14. En dernier lieu, l'article R. 382-1-2 du code de la sécurité sociale, issu de l'article 1er du décret du 28 août 2020, définit les revenus regardés comme tirés des activités artistiques perçus à titre accessoire pour le calcul des cotisations de sécurité sociales dues par les artistes-auteurs. Le 2° de son I prévoit ainsi que constituent des revenus accessoires d'une des activités définies à l'article R. 382-1 de ce code les revenus provenant de la participation de l'artiste-auteur " à des rencontres publiques et débats " entrant dans son champ d'activité dès lors qu'il n'y réalise pas l'une des activités mentionnées au 6° de l'article R. 382-1-1 de ce code, c'est-à-dire, dans les conditions définies par cet article pour qu'elles constituent un revenu regardé comme tiré à titre principal de l'activité artistique, la lecture publique ou la présentation de son œuvre ou de son processus de création ou la dédicace. Le 4° du I du même article R. 382-1-2 prévoit que constituent également des revenus accessoires d'une des activités définies à l'article R. 382-1 de ce code " la représentation par l'artiste-auteur de son champ professionnel dans les instances de gouvernance " mentionnées au sixième alinéa de l'article L. 382-1 du même code, intervenant en matière d'affiliation au régime des artistes auteurs, et à l'article R. 6331-64 du code du travail, intervenant en matière de gestion des contributions instituées au profit de la formation professionnelle continue des artistes auteurs. Alors même que le 8° de l'article R. 382-1-1 rattache par ailleurs aux revenus tirés à titre principal de l'activité artistique ceux provenant d'un " travail de sélection ou de présélection en vue de l'attribution d'un prix ou d'une récompense à un artiste-auteur pour une ou plusieurs de ses œuvres ", l'article 1er du décret du 28 août 2020, que l'instruction vise à mettre en œuvre, ne méconnaît pas l'article L. 382-3 du code de la sécurité sociale et n'est pas entaché d'erreur manifeste d'appréciation en ce qu'il range au nombre des revenus artistiques accessoires, et non principaux, ceux provenant des activités figurant aux 2° et 4° du I de l'article R. 382-1-2 du code de la sécurité sociale.
########################################
**Tâche à réaliser:** Dans l'extrait sur les revenus des artistes-auteurs, quel travail le 8° de l'article R. 382-1-1 rattache-t-il aux revenus tirés à titre principal de l'activité artistique ?
########################################
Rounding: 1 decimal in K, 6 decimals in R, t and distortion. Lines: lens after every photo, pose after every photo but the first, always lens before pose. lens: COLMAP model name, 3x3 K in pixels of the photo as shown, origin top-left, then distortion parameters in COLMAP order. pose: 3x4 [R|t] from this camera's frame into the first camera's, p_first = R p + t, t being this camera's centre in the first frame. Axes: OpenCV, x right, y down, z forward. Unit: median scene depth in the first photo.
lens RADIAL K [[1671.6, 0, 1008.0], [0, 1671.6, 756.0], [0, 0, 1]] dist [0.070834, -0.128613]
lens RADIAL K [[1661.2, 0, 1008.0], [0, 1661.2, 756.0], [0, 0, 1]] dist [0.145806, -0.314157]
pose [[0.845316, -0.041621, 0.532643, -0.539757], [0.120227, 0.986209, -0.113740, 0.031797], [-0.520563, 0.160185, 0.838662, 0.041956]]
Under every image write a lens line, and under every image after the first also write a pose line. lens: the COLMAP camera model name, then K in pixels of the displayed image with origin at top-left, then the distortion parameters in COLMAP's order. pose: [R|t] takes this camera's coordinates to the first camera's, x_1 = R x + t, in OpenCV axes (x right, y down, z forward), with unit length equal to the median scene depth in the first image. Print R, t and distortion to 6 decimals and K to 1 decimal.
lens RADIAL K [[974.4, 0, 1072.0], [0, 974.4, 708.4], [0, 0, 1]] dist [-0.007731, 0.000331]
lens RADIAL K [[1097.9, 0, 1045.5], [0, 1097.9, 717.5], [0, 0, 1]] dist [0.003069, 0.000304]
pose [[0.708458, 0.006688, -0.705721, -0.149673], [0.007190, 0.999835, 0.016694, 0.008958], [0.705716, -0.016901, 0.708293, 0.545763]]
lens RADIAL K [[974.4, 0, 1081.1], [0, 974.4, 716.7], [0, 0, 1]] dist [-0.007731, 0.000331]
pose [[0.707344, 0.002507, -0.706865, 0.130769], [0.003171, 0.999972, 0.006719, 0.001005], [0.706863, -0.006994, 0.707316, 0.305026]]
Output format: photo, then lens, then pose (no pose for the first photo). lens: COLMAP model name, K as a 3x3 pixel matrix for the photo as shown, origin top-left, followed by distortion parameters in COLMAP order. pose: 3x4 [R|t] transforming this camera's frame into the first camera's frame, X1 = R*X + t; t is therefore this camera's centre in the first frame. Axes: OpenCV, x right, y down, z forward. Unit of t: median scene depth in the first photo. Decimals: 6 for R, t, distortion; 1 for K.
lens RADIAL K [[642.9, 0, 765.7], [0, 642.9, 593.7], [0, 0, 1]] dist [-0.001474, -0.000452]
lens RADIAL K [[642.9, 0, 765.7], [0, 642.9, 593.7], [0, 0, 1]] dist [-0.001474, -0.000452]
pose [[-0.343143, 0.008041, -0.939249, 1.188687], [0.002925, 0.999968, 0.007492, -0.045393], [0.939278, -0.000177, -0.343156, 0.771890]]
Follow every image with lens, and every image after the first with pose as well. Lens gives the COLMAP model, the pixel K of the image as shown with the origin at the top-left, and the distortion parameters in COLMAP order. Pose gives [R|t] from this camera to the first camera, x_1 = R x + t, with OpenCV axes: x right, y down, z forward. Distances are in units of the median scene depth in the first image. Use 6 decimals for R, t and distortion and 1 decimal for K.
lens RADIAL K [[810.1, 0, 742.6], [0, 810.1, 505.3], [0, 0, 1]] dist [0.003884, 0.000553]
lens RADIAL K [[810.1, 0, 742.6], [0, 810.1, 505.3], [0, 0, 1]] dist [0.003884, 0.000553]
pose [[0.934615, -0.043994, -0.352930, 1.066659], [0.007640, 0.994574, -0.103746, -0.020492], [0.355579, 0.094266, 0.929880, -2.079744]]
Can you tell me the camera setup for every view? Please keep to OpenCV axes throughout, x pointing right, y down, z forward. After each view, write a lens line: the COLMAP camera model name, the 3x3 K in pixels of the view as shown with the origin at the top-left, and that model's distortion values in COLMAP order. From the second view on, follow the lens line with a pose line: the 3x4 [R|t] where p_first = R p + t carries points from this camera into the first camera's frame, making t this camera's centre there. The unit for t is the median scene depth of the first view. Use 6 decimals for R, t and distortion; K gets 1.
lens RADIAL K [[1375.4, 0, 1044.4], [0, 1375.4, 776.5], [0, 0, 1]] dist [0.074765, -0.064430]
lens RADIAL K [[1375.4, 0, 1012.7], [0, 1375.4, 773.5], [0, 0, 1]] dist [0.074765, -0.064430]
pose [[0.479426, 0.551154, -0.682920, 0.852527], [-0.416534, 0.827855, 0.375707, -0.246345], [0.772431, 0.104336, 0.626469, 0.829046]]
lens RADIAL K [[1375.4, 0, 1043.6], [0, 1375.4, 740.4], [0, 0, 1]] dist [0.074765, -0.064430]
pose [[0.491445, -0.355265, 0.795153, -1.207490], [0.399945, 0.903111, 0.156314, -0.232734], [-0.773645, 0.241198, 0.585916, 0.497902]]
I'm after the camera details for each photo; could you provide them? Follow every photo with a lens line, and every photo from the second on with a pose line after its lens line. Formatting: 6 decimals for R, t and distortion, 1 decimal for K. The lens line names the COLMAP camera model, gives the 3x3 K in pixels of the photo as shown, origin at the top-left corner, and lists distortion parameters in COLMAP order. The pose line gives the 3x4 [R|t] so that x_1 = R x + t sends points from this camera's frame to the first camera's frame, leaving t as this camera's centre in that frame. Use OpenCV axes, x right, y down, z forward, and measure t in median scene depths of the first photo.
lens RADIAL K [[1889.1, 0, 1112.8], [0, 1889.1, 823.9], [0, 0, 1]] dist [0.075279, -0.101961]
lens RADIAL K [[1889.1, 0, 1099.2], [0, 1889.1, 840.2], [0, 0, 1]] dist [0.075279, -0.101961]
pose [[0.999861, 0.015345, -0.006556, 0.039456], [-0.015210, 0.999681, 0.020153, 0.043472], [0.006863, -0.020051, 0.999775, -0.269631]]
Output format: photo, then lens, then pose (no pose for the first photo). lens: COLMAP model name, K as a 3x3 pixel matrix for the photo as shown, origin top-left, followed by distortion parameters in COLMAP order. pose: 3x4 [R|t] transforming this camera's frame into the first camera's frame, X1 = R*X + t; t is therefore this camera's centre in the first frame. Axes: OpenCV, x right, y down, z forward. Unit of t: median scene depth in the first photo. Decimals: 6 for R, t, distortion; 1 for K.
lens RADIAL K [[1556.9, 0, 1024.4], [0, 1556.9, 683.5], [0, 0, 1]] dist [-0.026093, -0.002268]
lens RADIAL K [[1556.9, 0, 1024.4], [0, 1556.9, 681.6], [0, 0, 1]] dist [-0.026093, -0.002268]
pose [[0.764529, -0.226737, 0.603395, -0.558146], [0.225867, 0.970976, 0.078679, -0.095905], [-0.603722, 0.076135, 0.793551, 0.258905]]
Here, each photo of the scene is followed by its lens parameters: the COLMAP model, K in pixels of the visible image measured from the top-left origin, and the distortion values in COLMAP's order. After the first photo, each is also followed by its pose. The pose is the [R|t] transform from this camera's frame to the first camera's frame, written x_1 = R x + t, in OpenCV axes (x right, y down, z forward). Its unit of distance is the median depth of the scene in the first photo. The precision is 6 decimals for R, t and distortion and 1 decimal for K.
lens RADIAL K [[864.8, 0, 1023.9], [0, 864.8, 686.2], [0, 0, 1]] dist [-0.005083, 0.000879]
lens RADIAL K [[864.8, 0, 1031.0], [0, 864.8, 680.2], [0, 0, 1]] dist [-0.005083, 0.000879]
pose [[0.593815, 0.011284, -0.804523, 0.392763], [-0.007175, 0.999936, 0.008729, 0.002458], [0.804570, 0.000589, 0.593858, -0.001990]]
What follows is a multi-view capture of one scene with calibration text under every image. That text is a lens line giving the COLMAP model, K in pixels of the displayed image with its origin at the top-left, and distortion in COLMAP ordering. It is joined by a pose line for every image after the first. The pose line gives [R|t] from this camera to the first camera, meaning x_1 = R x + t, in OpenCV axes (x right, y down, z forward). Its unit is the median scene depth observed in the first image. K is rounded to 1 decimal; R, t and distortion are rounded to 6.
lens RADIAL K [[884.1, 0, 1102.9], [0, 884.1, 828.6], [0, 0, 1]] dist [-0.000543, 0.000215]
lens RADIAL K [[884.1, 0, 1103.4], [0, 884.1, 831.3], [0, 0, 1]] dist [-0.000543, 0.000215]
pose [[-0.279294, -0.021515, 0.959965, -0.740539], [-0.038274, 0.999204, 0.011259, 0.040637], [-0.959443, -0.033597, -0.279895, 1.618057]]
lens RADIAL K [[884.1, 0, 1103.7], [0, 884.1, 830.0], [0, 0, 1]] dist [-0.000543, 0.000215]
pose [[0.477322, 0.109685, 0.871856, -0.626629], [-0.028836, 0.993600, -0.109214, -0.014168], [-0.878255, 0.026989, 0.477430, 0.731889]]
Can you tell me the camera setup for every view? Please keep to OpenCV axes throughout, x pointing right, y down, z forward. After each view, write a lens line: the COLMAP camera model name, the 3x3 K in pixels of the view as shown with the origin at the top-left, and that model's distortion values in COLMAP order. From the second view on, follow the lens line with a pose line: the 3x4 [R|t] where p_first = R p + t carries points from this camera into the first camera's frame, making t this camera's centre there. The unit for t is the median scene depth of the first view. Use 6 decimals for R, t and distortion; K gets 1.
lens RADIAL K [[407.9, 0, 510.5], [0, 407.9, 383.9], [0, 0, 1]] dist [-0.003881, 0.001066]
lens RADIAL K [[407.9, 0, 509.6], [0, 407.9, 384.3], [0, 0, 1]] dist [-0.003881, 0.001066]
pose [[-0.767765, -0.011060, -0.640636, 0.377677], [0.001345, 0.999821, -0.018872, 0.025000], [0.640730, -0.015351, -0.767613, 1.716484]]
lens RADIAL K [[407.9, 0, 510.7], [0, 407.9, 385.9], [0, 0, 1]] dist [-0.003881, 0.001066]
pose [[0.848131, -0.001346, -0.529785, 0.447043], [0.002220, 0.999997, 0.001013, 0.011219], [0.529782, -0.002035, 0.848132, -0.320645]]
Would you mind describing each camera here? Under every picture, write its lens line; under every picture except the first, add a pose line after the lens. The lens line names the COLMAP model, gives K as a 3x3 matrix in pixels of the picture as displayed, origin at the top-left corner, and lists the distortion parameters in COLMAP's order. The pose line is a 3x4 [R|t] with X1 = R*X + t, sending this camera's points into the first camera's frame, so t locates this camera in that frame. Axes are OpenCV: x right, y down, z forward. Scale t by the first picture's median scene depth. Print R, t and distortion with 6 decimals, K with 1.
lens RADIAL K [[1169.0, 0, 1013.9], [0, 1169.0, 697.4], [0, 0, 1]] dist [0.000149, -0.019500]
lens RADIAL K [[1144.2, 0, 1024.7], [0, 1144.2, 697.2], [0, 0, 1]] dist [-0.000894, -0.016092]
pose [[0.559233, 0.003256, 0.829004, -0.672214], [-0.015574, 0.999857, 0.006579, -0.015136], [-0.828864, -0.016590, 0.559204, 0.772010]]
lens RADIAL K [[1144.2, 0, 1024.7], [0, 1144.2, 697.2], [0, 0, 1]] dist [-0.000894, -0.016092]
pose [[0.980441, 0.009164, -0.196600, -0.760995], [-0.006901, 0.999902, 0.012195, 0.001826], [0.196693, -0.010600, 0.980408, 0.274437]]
########################################
**Solution proposée:** Un travail de sélection ou de présélection en vue de l'attribution d'un prix ou d'une récompense à un artiste-auteur pour une ou plusieurs de ses œuvres.